PROVIDED INFORMATION -
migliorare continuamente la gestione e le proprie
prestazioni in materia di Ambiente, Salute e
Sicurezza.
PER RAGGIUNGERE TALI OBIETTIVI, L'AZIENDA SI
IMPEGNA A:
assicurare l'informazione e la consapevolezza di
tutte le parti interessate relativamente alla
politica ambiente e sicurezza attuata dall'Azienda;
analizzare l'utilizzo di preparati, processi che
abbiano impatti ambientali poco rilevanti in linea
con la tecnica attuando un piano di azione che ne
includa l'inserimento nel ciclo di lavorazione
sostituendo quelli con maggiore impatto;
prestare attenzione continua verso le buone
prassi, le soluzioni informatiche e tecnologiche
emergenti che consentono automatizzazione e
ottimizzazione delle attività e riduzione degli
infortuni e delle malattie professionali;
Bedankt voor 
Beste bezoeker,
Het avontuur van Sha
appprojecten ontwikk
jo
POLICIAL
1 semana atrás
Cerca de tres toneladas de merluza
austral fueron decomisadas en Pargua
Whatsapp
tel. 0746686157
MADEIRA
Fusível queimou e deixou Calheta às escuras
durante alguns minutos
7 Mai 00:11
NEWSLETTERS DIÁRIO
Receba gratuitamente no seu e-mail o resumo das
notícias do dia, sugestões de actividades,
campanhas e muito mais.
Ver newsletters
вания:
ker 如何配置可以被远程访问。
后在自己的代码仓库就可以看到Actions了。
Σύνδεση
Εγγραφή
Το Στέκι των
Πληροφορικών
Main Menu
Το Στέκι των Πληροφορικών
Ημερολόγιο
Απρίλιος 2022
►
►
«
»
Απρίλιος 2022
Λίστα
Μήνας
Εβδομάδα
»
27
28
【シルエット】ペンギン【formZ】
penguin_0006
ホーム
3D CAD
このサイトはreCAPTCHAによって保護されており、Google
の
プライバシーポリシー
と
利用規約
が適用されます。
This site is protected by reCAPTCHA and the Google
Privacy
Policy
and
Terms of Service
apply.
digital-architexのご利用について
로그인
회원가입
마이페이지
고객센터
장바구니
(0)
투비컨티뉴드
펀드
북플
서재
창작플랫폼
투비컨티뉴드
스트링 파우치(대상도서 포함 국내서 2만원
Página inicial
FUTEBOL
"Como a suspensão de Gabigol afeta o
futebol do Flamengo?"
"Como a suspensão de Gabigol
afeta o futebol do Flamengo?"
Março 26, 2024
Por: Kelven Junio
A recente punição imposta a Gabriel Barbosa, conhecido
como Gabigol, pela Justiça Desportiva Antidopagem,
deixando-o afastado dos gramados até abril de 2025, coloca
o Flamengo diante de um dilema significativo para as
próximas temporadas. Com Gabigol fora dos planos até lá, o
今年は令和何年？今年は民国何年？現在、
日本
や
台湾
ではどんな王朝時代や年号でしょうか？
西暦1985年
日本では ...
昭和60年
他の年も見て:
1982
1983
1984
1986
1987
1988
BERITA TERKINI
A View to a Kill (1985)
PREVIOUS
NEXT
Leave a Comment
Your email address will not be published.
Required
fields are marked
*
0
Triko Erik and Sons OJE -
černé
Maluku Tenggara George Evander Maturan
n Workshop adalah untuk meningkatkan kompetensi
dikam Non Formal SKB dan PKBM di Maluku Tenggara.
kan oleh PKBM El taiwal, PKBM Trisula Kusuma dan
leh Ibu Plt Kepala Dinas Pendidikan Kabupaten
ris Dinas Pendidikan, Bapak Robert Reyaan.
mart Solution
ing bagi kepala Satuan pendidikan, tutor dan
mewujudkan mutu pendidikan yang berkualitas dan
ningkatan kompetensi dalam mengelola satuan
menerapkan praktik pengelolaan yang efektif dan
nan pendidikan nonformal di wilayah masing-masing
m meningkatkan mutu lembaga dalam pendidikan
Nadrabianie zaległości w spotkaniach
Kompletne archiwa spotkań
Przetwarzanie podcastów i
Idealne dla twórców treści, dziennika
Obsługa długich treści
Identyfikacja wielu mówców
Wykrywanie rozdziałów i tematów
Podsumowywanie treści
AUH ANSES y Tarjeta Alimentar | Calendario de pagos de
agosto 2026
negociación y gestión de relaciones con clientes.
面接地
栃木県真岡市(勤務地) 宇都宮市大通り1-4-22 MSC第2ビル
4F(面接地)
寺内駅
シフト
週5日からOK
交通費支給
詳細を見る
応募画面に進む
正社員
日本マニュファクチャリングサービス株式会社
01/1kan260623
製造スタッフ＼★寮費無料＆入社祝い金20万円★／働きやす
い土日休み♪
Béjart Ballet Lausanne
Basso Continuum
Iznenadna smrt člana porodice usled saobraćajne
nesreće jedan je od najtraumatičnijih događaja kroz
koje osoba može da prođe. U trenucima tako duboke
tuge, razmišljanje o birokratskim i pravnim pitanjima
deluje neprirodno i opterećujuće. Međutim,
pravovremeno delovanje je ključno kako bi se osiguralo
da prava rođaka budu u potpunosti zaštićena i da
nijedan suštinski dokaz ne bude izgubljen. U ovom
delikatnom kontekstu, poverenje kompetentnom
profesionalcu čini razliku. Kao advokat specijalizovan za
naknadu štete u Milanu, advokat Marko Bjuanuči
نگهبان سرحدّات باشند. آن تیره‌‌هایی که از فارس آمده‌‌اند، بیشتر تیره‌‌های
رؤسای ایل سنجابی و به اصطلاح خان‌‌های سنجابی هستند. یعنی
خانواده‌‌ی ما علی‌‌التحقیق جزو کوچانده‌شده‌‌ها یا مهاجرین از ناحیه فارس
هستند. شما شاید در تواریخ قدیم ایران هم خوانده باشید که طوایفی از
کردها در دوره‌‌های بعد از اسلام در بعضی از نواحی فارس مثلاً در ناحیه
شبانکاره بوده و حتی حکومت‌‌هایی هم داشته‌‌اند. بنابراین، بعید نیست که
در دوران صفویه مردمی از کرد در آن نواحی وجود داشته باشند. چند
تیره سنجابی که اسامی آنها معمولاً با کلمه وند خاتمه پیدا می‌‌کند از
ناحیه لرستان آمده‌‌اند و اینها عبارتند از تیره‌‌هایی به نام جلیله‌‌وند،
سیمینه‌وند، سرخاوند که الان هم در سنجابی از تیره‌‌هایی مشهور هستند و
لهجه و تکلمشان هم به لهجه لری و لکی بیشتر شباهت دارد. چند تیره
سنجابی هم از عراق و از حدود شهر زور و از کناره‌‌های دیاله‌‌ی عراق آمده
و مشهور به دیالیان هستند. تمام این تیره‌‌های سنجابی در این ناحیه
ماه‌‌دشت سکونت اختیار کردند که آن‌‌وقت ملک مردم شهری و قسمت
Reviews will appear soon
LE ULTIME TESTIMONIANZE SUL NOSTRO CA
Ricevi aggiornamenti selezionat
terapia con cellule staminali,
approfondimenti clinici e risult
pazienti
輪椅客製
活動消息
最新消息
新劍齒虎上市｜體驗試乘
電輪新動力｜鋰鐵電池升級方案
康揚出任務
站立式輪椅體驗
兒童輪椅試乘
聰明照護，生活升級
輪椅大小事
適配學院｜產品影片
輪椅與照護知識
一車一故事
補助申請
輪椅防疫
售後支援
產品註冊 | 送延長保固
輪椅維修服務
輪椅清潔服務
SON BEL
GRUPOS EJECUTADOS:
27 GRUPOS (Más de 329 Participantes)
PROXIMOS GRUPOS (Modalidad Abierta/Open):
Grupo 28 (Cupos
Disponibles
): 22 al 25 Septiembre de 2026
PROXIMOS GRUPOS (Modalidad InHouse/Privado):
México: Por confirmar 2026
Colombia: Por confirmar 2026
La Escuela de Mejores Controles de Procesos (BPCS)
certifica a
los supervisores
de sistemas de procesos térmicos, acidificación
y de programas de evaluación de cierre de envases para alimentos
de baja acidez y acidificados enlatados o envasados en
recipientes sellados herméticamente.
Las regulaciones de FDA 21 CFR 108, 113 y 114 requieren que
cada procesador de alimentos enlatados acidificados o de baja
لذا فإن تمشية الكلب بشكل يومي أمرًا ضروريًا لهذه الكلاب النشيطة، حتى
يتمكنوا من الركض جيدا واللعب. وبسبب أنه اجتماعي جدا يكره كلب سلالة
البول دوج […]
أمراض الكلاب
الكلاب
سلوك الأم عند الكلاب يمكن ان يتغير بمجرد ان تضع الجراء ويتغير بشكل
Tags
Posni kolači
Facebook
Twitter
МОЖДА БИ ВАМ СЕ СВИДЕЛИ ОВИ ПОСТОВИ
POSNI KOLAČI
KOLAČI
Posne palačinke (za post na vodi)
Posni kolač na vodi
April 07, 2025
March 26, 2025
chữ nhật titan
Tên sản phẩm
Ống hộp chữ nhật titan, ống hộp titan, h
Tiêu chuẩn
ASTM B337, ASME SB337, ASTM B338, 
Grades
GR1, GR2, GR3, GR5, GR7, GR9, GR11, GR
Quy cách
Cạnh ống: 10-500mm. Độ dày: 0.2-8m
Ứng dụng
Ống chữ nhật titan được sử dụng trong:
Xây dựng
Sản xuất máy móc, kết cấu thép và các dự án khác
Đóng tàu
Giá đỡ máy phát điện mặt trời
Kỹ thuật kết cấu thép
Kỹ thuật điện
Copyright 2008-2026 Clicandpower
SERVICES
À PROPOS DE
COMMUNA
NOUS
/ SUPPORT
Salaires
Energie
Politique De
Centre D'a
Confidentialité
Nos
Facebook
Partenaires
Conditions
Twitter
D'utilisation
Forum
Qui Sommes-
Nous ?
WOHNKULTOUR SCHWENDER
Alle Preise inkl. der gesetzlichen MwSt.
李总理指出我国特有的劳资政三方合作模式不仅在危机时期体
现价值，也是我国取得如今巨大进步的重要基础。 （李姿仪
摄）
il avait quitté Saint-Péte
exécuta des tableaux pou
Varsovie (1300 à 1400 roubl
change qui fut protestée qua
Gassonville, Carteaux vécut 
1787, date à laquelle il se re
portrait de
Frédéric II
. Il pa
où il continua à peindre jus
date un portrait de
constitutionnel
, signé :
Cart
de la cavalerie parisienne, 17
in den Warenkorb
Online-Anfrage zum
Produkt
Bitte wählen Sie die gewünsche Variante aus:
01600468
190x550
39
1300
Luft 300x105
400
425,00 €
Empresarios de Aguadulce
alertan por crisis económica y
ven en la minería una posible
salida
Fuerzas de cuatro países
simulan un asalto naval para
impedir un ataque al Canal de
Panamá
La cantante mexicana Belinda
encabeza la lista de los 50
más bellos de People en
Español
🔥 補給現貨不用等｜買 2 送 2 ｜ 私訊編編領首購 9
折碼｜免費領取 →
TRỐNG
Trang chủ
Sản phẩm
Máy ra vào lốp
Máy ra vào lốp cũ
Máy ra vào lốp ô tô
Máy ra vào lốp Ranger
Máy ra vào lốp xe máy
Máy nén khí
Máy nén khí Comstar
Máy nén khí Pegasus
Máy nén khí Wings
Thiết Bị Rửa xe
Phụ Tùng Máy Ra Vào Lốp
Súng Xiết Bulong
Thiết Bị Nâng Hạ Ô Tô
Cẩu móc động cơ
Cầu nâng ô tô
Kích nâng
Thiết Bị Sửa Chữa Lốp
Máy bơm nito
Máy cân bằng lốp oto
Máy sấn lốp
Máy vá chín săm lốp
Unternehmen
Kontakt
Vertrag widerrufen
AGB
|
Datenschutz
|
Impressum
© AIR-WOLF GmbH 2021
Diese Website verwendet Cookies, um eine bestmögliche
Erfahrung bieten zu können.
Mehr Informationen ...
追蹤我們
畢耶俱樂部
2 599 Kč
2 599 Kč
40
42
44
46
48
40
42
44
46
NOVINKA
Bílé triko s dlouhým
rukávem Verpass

TASK OBJECTIVE - Gather all lines with the string "PROXIMOS" from the data.

SOLVED PROBLEM -
PROXIMOS GRUPOS (Modalidad Abierta/Open):
PROXIMOS GRUPOS (Modalidad InHouse/Privado):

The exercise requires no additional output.